Die Deutsche Glasfaser kämpft mit Verzögerungen beim Ausbau für das schnelle Internet und verspricht mehr Transparenz. In einem Ortsteil von Dorsten müssen Kunden sogar bis 2020 warten.

Dorsten

, 24.07.2019 / Lesedauer: 3 min

Aus Östrich haben uns in den vergangenen Tagen mehrere Beschwerden, Zuschriften und Anrufe von Lesern erreicht: Sie beklagten sich darüber, dass es dort mancherorts mit dem versprochenen Glasfaser-Ausbau nicht weitergeht.

Und aus Deuten meldeten Bürger, dass die Deutsche Glasfaser die schon lang erwarteten Bauarbeiten für schnelles Internet in diesem Ortteil noch gar nicht begonnen hätte.

Auch für Rhade räumte der für Dorsten zuständige Projektleiter der Deutschen Glasfaser in der vergangenen Woche beim dortigen Bürgerforum Bau- und Kommunikationsprobleme sowie Verzögerungen ein und versprach mehr Transparenz. Und kündigte dort an, dass das schnelle Internet in Lembeck sogar erst frühestens im Frühjahr 2020 kommen wird.

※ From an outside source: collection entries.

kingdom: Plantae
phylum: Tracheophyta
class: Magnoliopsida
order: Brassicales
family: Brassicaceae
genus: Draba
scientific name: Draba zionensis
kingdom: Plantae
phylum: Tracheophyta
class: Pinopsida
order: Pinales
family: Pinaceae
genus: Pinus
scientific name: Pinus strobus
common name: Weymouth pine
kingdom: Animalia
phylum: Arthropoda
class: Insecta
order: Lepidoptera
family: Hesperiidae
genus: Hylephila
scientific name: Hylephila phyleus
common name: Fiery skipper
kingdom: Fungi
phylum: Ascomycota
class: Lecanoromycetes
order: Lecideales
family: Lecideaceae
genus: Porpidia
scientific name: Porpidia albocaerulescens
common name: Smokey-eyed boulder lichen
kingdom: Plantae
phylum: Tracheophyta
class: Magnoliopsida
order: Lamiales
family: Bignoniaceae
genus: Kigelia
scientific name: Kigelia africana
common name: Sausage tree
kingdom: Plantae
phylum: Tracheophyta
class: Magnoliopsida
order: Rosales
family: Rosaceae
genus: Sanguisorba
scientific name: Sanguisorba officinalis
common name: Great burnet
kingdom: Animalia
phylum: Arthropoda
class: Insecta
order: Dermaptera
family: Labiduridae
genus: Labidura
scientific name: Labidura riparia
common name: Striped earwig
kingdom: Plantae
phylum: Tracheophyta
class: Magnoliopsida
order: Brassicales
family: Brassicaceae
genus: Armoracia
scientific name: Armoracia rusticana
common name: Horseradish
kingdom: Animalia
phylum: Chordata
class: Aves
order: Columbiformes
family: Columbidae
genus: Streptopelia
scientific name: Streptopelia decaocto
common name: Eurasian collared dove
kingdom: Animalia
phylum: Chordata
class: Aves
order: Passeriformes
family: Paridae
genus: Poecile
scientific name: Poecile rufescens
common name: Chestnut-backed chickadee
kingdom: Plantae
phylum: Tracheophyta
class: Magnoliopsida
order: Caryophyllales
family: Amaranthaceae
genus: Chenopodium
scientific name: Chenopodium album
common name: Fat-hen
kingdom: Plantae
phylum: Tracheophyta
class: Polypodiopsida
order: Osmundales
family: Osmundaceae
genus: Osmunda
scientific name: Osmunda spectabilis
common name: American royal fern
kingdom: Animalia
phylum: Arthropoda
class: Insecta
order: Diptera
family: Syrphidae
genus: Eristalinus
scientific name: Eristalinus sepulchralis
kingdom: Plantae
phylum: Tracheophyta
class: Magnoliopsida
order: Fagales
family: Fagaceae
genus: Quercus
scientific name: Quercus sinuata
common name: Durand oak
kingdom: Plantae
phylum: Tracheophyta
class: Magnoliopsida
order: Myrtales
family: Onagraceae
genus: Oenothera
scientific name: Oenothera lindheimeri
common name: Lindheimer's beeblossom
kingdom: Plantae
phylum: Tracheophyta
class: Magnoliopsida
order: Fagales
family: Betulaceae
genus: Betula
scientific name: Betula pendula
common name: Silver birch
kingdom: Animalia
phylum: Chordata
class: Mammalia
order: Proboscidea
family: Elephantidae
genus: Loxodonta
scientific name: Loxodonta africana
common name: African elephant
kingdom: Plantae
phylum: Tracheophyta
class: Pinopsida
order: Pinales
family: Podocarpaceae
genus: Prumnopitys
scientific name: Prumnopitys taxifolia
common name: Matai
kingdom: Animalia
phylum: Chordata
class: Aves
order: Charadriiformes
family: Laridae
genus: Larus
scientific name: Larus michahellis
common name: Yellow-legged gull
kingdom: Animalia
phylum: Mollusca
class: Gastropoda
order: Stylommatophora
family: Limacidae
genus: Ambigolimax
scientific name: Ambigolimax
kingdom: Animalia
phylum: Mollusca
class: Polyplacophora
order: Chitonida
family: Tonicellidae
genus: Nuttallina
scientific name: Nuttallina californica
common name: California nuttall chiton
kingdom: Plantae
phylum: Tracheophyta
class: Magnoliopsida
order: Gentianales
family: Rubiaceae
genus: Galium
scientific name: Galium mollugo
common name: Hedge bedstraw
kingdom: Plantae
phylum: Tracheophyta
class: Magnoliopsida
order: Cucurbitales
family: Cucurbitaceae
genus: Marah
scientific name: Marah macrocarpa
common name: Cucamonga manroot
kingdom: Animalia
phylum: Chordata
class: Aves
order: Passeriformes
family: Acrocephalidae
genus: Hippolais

Wir haben deshalb bei der Pressestelle der Deutschen Glasfaser nachgefragt und uns nach dem jeweiligen Sachstand erkundigt. Fazit: Es dauert überall länger als noch im Frühjahr dieses Jahres vom Unternehmen und seinen Dorstener Kunden erhofft.

So sieht es in Rhade aus

In der vergangenen Woche ging der Ausbau dort weiter, jedoch wurde er nach Angaben der Deutschen Glasfaser gestoppt, da die Kampfmittelfreiheit seitens der Stadt noch nicht erfolgt sei. Dies ist Grundvoraussetzung für die Genehmigung der Aufgrabungen.

Da die von der Deutschen Glasfaser mit der Verlegung beauftragte spanische Firma demnächst bis in den August hinein Betriebsferien hat, werde der Ausbau erst ab Mitte August fortgesetzt und voraussichtlich in der ersten Septemberwoche beendet sein. Die fehlenden Aktivierungen werden erst anschließend komplett abgeschlossen sein.

„Zudem wird die finale Herstellung der derzeitigen Provisorien in den Asphaltbereichen aktuell vorgenommen. Hier ist ein Asphalttrupp im Bereich Rhade tätig und dieser wird durchgängig vor Ort verbleiben, bis alles geschlossen ist“, so die Aussage einer Unternehmenssprecherin.

In den Siedlungsgebieten „Kalter Bach“ und „Stuvenberg“ starten die Ausbauten voraussichtlich Anfang Oktober. Die Verzögerung beruht auf einem Wechsel des ausführenden Unternehmens.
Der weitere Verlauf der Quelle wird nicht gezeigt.